> [Estratto]:
______________________________
Il totale delle persone che si trovano oggi a San Vittore raggiunge il numero degli abitanti del mio piccolo comune.

Sono entrata qui per la prima volta all’inizio di aprile, la Lombardia era l’epicentro della pandemia e nelle strade si vedevano solo polizia e operatori sanitari.

All’interno del carcere la tensione era ancora più palpabile, dopo le rivolte di marzo e i primi tamponi positivi tra agenti e detenuti, tutti avevano davvero paura. Nei corridoi del carcere si sentivano urla, agenti che si spostavano in fretta di qua e di là…oggi invece sembra regnare la calma.

Abbiamo aiutato a mettere in pratica un sistema di tracciamento dei contatti e di isolamento delle persone positive al tampone, ad organizzare il reparto per la cura dei malati di covid, la distribuzione dei pasti o la raccolta dei vestiti sporchi che vanno alla lavanderia, abbiamo rivisto un po’ alla volta tutte le aree di questa città nella città per evitare che il virus potesse trasmettersi.

Incontro un detenuto, Ciuciù, intento a pulire il pavimento e gli chiedo cosa stia facendo. Come se dovesse spiegarmi una cosa ovvia, mi mostra che dopo aver pulito ora passa il disinfettante per eliminare il virus.

Ad aprile abbiamo organizzato tante sessioni di formazione per convincere i detenuti a farlo, sono loro stessi che si occupano delle pulizie e dei servizi di cucina, lavanderia, manutenzione. L’igiene, così difficile in un luogo chiuso e sovraffollato, diventa cruciale in questo periodo.
______________________________
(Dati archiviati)
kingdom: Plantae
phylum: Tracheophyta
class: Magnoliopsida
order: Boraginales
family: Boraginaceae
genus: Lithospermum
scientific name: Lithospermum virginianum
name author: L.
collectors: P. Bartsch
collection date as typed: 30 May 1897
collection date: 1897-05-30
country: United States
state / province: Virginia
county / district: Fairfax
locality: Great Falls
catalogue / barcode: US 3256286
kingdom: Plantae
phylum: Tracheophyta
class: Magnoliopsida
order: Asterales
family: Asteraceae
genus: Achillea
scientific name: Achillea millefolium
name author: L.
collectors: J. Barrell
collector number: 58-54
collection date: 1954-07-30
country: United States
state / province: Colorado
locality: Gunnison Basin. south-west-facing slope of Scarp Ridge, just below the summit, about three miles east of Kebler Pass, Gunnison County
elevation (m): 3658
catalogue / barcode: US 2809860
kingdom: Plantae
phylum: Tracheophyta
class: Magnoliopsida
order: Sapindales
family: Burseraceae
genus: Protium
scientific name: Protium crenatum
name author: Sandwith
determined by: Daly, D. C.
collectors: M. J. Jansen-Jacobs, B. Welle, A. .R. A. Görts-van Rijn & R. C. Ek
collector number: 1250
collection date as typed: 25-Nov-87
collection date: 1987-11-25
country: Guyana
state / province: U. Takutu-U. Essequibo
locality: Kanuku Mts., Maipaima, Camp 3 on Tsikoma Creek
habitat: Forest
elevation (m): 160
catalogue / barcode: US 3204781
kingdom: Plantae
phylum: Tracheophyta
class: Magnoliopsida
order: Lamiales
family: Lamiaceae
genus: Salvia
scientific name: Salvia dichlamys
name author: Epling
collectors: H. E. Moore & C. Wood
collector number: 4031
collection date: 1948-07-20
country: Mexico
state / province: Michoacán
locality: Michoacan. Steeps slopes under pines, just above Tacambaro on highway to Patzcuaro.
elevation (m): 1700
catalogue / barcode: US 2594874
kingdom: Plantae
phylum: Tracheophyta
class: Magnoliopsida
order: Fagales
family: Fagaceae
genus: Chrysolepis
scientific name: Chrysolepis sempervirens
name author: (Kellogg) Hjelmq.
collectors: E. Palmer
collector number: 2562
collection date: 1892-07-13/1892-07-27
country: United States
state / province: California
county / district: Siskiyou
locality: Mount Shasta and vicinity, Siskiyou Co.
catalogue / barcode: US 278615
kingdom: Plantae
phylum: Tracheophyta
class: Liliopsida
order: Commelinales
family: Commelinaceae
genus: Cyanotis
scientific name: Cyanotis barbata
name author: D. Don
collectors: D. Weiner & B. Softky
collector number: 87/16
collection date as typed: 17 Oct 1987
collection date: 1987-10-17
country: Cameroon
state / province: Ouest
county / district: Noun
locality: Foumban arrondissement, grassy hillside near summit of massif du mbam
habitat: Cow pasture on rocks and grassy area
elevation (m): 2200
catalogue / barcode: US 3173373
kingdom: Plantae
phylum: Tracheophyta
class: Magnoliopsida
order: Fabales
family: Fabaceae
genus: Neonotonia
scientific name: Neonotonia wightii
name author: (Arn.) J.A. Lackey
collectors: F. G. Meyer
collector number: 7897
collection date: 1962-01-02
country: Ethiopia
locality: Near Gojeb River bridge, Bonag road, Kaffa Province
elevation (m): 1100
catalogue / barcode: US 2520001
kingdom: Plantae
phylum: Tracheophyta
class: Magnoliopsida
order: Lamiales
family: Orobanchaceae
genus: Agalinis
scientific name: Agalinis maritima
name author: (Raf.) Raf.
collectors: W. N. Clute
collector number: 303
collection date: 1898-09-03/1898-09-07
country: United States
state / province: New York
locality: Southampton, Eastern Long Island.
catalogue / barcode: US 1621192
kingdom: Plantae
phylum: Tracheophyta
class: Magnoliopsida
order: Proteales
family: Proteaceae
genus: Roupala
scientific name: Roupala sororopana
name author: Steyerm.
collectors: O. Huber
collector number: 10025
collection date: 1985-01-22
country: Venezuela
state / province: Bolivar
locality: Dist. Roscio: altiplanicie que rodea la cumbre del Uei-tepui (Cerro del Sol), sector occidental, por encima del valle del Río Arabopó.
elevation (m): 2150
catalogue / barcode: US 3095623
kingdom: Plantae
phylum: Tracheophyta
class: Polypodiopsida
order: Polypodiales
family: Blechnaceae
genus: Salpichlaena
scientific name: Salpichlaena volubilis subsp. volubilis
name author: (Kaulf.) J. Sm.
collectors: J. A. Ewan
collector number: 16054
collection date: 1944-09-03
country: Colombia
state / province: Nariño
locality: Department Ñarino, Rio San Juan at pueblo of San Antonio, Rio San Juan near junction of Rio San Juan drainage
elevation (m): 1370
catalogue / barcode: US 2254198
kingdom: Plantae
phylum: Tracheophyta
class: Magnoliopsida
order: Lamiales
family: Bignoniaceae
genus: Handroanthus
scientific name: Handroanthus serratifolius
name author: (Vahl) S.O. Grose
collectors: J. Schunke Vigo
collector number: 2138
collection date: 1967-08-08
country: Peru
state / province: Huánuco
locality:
______________________________
> [Compiti da svolgere]:
1: Ripeti parola per parola il passo dell'estratto sul carcere di San Vittore da "Sono entrata qui" a "regnare la calma.".
2: Prosegui l'estratto sul carcere di San Vittore dopo la sua ultima frase.
Le righe sono un materiale a sé, separato dall'estratto.

> [Risposte in ordine]:
1:
Sono entrata qui per la prima volta all’inizio di aprile, la Lombardia era l’epicentro della pandemia e nelle strade si vedevano solo polizia e operatori sanitari.

All’interno del carcere la tensione era ancora più palpabile, dopo le rivolte di marzo e i primi tamponi positivi tra agenti e detenuti, tutti avevano davvero paura. Nei corridoi del carcere si sentivano urla, agenti che si spostavano in fretta di qua e di là…oggi invece sembra regnare la calma.

2:
Ora sembra tutto semplice e regolare, ma in primavera non si trovavano disinfettanti o DPI ancora disponibili sul mercato, tutti erano così spaventati e la paura metteva rabbia. Ciuciù non mi riconosce e mi spiega le cose con un po’ di sufficienza ma anche con orgoglio, tutti sanno che bisogna proteggersi dal virus e il suo ruolo è diventato importante ora per la salute di tutti.

Ripenso ad aprile, quando abbiamo cominciato a insistere sull’uso dei disinfettanti in un ambiente in cui tutti sembravano avere ben altro per la testa. Abbiamo insegnato a tutti i lavoranti che si occupano delle pulizie a fare anche la disinfezione degli oggetti dove si mettono spesso le mani, come serrature delle porte, il telefono comune ecc.

Un semplice passaggio con la giusta dose di candeggina almeno due volte al giorno ha sicuramente aiutato moltissimo nel prevenire la diffusione del coronavirus anche qui.

Nel corso di una formazione sull’uso della candeggina anche nelle celle, avevo fatto dei segni con il pennarello indelebile per mostrare fino a dove riempire i secchi con l’acqua e l’altezza da raggiungere con l’ipoclorito di sodio per diluirla nel modo corretto.

Una soluzione troppo leggera renderebbe inutile la disinfezione ma anche se fosse concentrata farebbe finire troppo in fretta la scorta di candeggina nel magazzino e si rischierebbe di restare alcuni giorni in attesa della consegna successiva, giorni in cui non si potrebbe più disinfettare nulla.

I lavoranti dovranno sostare davanti all’ingresso delle celle, a dovuta distanza, e fornire agli altri detenuti il materiale per disinfettarne l’interno, poi lo riprenderanno e lo passeranno alla cella successiva. Un po’ alla volta faremo tutto il piano, poi tutto il raggio.

Scortati da un agente, faccio tutto il percorso insieme a Ciuciù e Stefano, un altro lavorante. Sul pianerottolo tra il terzo e il quarto piano, dove siamo diretti, c’è una finestra aperta.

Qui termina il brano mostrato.